* _Record extracts_:
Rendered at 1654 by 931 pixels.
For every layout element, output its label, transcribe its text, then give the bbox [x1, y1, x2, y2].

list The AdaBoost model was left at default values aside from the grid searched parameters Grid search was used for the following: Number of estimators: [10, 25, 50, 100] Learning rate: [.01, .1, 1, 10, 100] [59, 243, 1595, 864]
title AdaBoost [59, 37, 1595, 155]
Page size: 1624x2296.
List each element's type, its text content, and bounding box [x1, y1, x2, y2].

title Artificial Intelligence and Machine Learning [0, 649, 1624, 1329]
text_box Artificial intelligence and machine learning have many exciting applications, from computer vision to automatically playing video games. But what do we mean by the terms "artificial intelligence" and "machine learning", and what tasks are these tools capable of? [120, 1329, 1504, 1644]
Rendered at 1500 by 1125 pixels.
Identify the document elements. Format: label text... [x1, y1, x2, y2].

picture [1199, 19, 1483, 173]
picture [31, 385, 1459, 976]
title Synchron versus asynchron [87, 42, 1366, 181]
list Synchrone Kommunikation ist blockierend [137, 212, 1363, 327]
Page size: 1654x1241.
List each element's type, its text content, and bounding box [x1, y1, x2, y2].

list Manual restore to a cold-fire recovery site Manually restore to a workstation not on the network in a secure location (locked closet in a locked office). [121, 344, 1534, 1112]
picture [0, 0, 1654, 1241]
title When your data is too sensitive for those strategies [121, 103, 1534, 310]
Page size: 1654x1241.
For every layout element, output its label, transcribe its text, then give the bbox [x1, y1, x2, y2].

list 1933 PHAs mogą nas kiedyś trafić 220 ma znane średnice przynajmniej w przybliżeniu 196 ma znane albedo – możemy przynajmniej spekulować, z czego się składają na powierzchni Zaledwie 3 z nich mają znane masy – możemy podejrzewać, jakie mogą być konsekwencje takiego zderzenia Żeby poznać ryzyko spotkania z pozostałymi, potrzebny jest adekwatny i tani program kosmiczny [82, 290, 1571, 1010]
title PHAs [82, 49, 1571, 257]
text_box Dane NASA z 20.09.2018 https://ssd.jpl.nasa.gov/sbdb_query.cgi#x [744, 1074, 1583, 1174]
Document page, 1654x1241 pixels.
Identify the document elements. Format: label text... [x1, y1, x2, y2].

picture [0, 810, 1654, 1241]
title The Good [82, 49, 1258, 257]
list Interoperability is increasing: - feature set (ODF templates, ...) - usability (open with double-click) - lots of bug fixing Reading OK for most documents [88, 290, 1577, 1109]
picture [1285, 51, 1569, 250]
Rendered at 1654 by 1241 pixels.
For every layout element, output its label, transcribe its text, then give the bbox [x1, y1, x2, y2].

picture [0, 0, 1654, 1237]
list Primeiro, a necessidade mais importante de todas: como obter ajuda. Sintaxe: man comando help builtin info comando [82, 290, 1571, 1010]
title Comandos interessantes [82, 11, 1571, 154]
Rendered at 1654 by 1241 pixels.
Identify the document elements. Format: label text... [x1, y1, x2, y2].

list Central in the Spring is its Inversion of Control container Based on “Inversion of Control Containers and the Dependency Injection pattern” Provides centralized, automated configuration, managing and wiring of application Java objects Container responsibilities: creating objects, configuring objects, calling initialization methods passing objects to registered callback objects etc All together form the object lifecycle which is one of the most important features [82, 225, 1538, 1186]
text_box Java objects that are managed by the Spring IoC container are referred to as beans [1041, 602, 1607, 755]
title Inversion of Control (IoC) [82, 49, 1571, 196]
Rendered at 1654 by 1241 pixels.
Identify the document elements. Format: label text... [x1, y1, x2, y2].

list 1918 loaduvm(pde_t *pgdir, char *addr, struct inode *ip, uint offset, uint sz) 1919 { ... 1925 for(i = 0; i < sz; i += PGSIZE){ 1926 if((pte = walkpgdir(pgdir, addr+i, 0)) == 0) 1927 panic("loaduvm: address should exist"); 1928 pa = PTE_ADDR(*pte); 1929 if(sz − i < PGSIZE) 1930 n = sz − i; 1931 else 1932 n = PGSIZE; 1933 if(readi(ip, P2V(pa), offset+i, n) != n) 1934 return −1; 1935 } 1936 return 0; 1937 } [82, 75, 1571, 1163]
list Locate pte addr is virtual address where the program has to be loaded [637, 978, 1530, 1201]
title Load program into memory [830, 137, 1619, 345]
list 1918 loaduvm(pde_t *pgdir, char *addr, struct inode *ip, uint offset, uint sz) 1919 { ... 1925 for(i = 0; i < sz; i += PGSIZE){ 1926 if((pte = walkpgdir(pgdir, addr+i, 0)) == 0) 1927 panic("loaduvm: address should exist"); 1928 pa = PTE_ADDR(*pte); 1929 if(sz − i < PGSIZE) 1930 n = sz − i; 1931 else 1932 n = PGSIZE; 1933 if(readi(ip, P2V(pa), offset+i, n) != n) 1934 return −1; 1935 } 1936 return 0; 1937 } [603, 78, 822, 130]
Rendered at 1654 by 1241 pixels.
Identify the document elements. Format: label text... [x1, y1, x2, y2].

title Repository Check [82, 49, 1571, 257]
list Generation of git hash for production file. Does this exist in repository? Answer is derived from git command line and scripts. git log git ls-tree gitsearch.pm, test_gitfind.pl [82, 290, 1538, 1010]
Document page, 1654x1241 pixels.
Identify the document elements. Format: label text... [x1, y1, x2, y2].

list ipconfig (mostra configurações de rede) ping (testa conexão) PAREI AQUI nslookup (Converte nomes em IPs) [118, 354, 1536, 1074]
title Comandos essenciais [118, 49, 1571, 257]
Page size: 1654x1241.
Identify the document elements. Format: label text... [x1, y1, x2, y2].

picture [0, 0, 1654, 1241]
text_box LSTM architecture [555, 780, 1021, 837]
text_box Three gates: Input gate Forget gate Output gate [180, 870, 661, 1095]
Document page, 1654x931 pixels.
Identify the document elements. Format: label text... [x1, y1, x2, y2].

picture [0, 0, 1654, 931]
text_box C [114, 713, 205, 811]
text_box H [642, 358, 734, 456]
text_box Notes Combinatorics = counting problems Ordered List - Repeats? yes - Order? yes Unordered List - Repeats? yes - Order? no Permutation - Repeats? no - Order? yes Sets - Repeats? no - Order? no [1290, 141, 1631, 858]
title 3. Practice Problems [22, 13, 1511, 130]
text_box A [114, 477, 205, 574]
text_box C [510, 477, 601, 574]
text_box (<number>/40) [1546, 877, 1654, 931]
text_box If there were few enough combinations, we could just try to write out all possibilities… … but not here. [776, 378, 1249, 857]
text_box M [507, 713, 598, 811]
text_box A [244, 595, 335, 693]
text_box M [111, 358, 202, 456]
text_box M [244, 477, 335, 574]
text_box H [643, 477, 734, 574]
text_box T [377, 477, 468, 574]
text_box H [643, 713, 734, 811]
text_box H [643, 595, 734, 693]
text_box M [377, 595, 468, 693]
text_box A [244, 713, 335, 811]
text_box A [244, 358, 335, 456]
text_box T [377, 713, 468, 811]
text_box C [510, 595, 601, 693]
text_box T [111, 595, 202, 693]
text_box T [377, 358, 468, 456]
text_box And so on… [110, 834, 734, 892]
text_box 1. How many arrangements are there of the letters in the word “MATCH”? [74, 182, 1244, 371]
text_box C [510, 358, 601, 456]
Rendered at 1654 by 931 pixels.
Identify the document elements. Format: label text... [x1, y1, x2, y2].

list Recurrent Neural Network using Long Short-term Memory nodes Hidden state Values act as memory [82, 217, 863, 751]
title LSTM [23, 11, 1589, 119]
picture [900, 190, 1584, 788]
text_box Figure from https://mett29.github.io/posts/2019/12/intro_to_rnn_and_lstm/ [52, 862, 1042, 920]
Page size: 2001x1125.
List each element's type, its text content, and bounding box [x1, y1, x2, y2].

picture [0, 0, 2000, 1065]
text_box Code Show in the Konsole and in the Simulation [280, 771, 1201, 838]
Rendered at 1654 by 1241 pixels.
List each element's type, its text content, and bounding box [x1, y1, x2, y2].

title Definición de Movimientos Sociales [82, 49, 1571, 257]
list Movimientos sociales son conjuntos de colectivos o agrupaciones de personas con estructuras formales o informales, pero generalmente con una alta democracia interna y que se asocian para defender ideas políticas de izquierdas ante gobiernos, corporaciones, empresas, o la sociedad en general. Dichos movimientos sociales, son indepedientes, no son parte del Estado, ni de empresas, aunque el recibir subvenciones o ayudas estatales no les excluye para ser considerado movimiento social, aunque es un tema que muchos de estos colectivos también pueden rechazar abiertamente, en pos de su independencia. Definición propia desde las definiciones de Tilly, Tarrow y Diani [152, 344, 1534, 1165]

* _Your instructions_:
Reproduce the records word for word, beginning at their first line and stopping after the line that contains "title When your".

* _Answer below_:
Rendered at 1654 by 931 pixels.
For every layout element, output its label, transcribe its text, then give the bbox [x1, y1, x2, y2].

list The AdaBoost model was left at default values aside from the grid searched parameters Grid search was used for the following: Number of estimators: [10, 25, 50, 100] Learning rate: [.01, .1, 1, 10, 100] [59, 243, 1595, 864]
title AdaBoost [59, 37, 1595, 155]
Page size: 1624x2296.
List each element's type, its text content, and bounding box [x1, y1, x2, y2].

title Artificial Intelligence and Machine Learning [0, 649, 1624, 1329]
text_box Artificial intelligence and machine learning have many exciting applications, from computer vision to automatically playing video games. But what do we mean by the terms "artificial intelligence" and "machine learning", and what tasks are these tools capable of? [120, 1329, 1504, 1644]
Rendered at 1500 by 1125 pixels.
Identify the document elements. Format: label text... [x1, y1, x2, y2].

picture [1199, 19, 1483, 173]
picture [31, 385, 1459, 976]
title Synchron versus asynchron [87, 42, 1366, 181]
list Synchrone Kommunikation ist blockierend [137, 212, 1363, 327]
Page size: 1654x1241.
List each element's type, its text content, and bounding box [x1, y1, x2, y2].

list Manual restore to a cold-fire recovery site Manually restore to a workstation not on the network in a secure location (locked closet in a locked office). [121, 344, 1534, 1112]
picture [0, 0, 1654, 1241]
title When your data is too sensitive for those strategies [121, 103, 1534, 310]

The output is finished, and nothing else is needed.